Sementara itu, Darto baru saja di-PHK dari pekerjaannya. Ia malu mengakuinya. Ia membangun citra sukses, padahal di belakang, cicilan mobil dan rumahnya sudah menunggak berbulan-bulan. Ia butuh uang itu untuk menyelamatkan gengsinya.
Suryo terduduk lemas. Jadi, ini alasannya. Tekanan itu lahir dari kepanikan. Nasihat-nasihat itu lahir dari ketakutan. Mereka tidak sedang merencanakan masa depan, mereka sedang lari dari masa lalu yang kelam. Mereka tidak memberitahunya karena malu.
Jalan Tengah atau Putus Arang?
Kini Suryo memegang kartu truf. Ia tahu rahasia mereka. Ia bisa saja membongkarnya di pertemuan keluarga berikutnya dan membuat mereka terdiam. Tapi, apakah itu akan menyelesaikan masalah?

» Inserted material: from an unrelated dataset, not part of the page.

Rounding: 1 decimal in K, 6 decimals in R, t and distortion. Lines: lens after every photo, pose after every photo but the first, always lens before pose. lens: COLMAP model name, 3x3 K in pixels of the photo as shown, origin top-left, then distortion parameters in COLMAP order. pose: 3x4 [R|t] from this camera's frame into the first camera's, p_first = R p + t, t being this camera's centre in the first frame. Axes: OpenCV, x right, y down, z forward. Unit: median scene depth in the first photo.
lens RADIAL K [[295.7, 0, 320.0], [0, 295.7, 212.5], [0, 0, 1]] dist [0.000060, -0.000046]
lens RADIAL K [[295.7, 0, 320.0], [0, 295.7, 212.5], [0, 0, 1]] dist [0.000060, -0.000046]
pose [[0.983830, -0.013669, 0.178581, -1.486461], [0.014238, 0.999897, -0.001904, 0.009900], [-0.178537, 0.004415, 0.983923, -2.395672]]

Di satu sisi, ia marah karena dibohongi dan ditekan. Di sisi lain, ia kasihan melihat saudara-saudaranya terpojok. Mereka tetaplah darah dagingnya. Orang yang tumbuh besar bersamanya di rumah yang kini mereka perebutkan.
Suryo kembali menatap cangkir kopinya. Ia harus membuat keputusan. Menjual rumah dan membantu mereka, tapi dengan syarat keterbukaan penuh? Atau mempertahankan rumah itu dan membiarkan mereka menyelesaikan masalahnya sendiri, dengan risiko putusnya tali persaudaraan?
Konflik harta warisan ternyata bukan hanya tentang uang. Ia adalah cermin yang memantulkan semua retak tersembunyi dalam sebuah keluarga. Dan Suryo kini harus menatap pantulan retak itu lekat-lekat.